_DATA RECORDS_
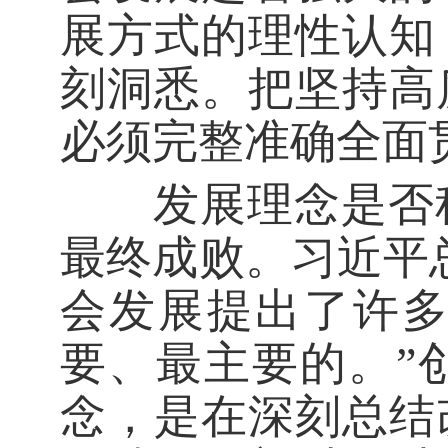
展方式的理性认知
刻洞悉。把坚持高
必须完整准确全面
发展理念是否科
最终成败。习近平
会发展提出了许
要、最主要的。”
念，是在深刻总结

_THE PROBLEM_
Output every line of the records above unchanged, and keep the pictures out.

_REPLY TO THE EXERCISE_
展方式的理性认知
刻洞悉。把坚持高
必须完整准确全面
发展理念是否科
最终成败。习近平
会发展提出了许
要、最主要的。”
念，是在深刻总结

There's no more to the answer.